Saturday, 18 July 2015

S4L Presents: The Best Debut Albums #19 - Crocodiles - Echo and the Bunnymen

 Dedicated to my mate Stuart Crawford
He is forever telling me that Echo and the Bunnymen are the best band in the world!
Back in May 1979 a new band came across my path with a very interesting sound, like something I had never heard of before and they were from Liverpool. That band were Echo and the Bunnymen and the record in question was their debut single on Zoo Records, 'The Pictures on my Wall' with 'Read It In Books' on the B-Side. For me it still sounds like a fantastic single and it was merely a forerunner of what was to come.

 Released 18th July 1980
Korova
Produced by Bill Drummond, David Balfe, Ian Broudie
UK Chart #17

Personnel
Ian McCulloch – vocals, guitar
Will Sergeant – lead guitar
Les Pattinson – bass
Pete de Freitas – drums


A year after their debut release they had been picked by Korova which was an imprint of WEA Records and Echo and the Bunnymen were the first band to release on it with the song 'Rescue'. Whilst only slightly denting the lower reaches of the charts (#62 can maybe be called tickling the chart rather than actually denting it!). Ian Broudie produced the single (yes him of The Lightning Seeds fame! - but that was yet to come at this stage of his life).

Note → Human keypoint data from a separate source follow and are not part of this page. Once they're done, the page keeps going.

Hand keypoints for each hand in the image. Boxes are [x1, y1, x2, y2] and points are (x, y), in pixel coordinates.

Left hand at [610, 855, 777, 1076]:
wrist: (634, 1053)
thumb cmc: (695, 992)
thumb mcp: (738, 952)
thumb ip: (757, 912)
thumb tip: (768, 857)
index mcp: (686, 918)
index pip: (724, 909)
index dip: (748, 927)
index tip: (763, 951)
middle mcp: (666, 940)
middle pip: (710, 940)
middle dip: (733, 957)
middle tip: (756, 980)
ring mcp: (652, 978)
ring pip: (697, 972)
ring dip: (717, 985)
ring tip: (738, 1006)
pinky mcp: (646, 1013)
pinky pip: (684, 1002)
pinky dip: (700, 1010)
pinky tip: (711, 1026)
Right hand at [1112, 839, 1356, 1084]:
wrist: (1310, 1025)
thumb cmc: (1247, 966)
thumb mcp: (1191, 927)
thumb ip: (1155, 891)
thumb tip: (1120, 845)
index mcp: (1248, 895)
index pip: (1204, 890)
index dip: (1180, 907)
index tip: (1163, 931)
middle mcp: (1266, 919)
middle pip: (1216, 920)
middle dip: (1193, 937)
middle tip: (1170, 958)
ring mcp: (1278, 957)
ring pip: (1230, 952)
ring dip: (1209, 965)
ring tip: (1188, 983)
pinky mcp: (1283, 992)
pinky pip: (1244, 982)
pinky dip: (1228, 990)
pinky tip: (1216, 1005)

The music on Crocodiles is generally dark and moody: In 1980, New Musical Express described McCulloch's lyrics as a being "scattered with themes of sorrow, horror, and despair, themes that are reinforced by stormy animal/sexual imagery" and American music magazine Creem described Crocodiles as "a moody, mysterious, fascinating record". In 1981 music journalist David Fricke, writing for Rolling Stone magazine, said, "Instead of dope, McCulloch trips out on his worst fears: isolation, death and emotional bankruptcy."

Two tracks, "Do It Clean" and "Read It in Books", were included on the cassette but initially omitted from the LP version of the album because the managing director of Warner Bros., Rob Dickins, thought that they contained obscenities. Dickins realised his error and the tracks were included on the American version of the album, which was released by Sire Records on 17 December 1980.

Their next four albums would break the Top Ten: Heaven Up There (1981 #10), Porcupine (1983 #2), Ocean Rain (1984 #4) and Echo and the Bunnymen (1987 #4). Along the pathway of that journey there would be an armful of what would become Classic Echo and the Bunnymen tunes: A Promise, The Back of Love, The Cutter, Never Stop, The Killing Moon, Seven Seas, Bring On The Dancing Horses, and Lips Like Sugar to name but a few.